尿失禁は、多くの女性にとって生活の質に深刻な影響を与える苦しい状態です。尿道下張力自由膣テープ(TVT)の挿入は、金 standard の外科的治療法とされています。しかし、重度の尿失禁を持つすべての女性がTVTから同じように利益を得るかどうかは不明です。したがって、本研究の目的は、重度の尿失禁のリスク要因を特定し、TVT手術後の尿失禁の解決が、重度の尿失禁を持つ女性と異なるかどうかを調べることでした。合計168人の女性を対象にしたこの後ろ向きコホート研究において、重度の尿失禁を持つ女性は、尿道閉塞圧力(MUCP)が有意に低かった(中等度53 cmH2O 対 重度39 cmH2O、p = 0.001)、またBMIが有意に高かった(中等度26.1 kg/m2 対 重度28.5 kg/m2、p = 0.045)。超音波での膀胱頸部の funneling は、重度の尿失禁を持つ女性で有意に高頻度で検出された(中等度27% 対 重度57%、p = 0.004)。低いMUCPと高いBMIは、重度の尿失禁の重要な予測因子として特定されました(p < 0.032)。出産歴、年齢、尿道の機能的長さ、負の尿道ストレス圧には違いがありませんでした。TVT挿入後の全体的な尿失禁の解決率は91.9%でした。重度の尿失禁を持つ女性と中等度の尿失禁を持つ女性との間で、TVT挿入後の尿失禁の解決に有意な差はありませんでした。つまり、本コホートではTVTの成功が重度の尿失禁の程度に有意な影響を受けなかったと示唆されました。本コホートでは、低いMUCPと高いBMIが尿失禁の重症度の重要な予測因子であることが示されました。しかし、より重度の尿失禁を持つ女性においても、TVTによる尿失禁の治療成果に大きな違いは見られませんでした。

TypeIIIの場合は、86.1%にとどまる

副次的な結果として、我々は尿失禁の重症度がTVT手術後の尿失禁の影響を受けるかどうかを確認しました。TVT挿入後の全体的な尿失禁の解決率は91.9%(160人中147人)であり、SUI Grade I/IIの患者では93.5%(116人)、SUI IIIの患者では86.1%(31人)でした(p = 0.17)。これらの結果から、我々のコホートでは、TVT手術の成功が尿失禁の重症度に有意な影響を受けなかったことが示唆されます。

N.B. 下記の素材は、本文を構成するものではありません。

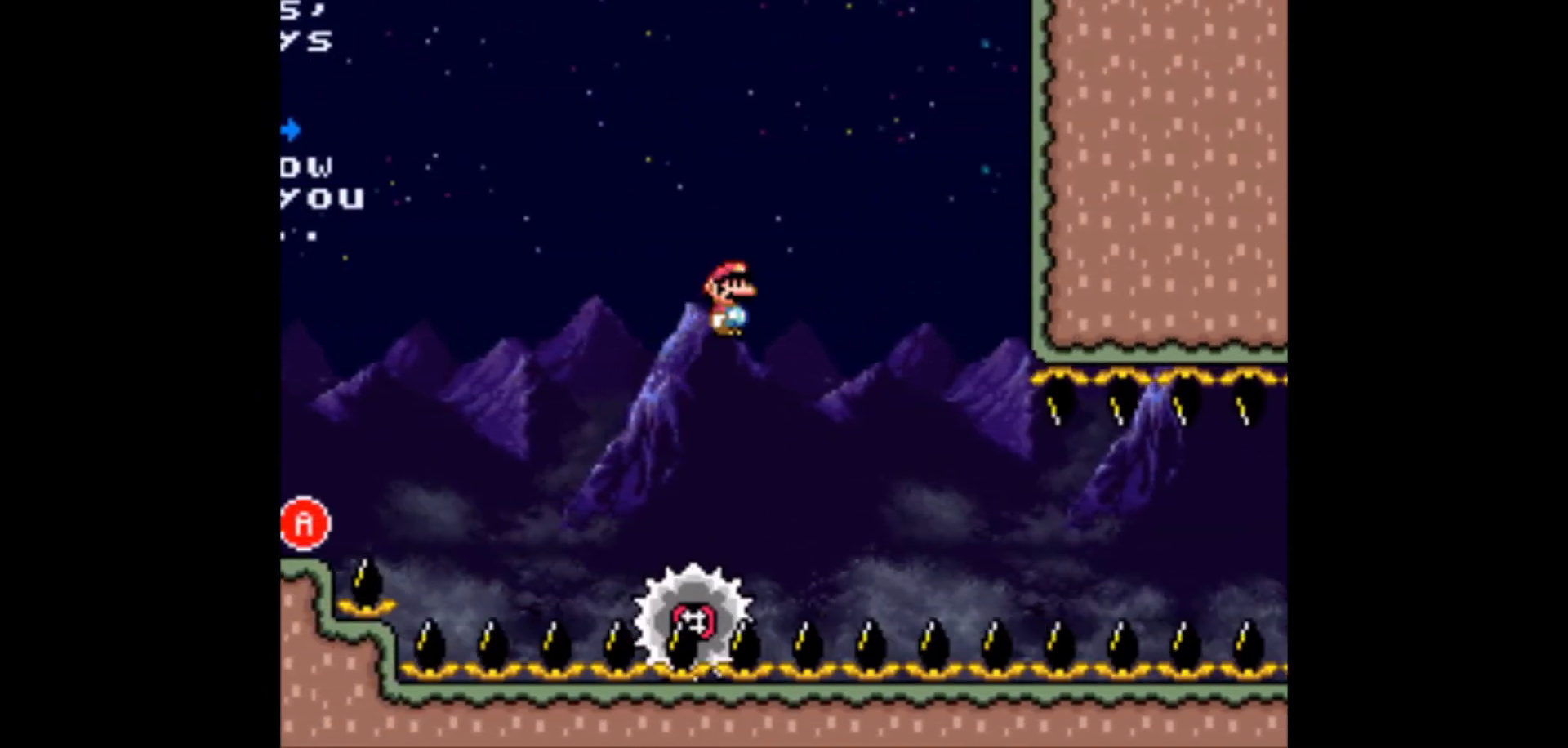
{"buttons": ["DPAD_RIGHT"], "events": [[50, "DPAD_LEFT", "up"], [83, "DPAD_RIGHT", "down"], [217, "A", "down"], [283, "A", "up"], [350, "X", "up"]]}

副作用に関しては、TVT挿入後に一過性の排尿機能障害が4人(2.3%)で確認され、いずれも6週間以内に介入なしで解決しました。そのうち2人はSUI Grade IIで、2人はSUI Grade IIIでした。これらのすべての患者は後ろ向きTVT挿入を受けていました。SUI Grade IIIの1人は後ろ向きTVT手術後4日後にテープ修正を行いました。テープの緩和手術後、排尿機能障害は解消しました。後ろ向きTVT挿入を受けた2人の女性はともに持続的な排尿機能障害があり、テープが分割される修正手術が行われました。

2人の女性は膣内でテープの浸食を示し、いずれも後ろ向きTVT手術後に症状が現れました。後ろ向きまたは経腟的TVT手術後にさらなる有害事象は見られませんでした。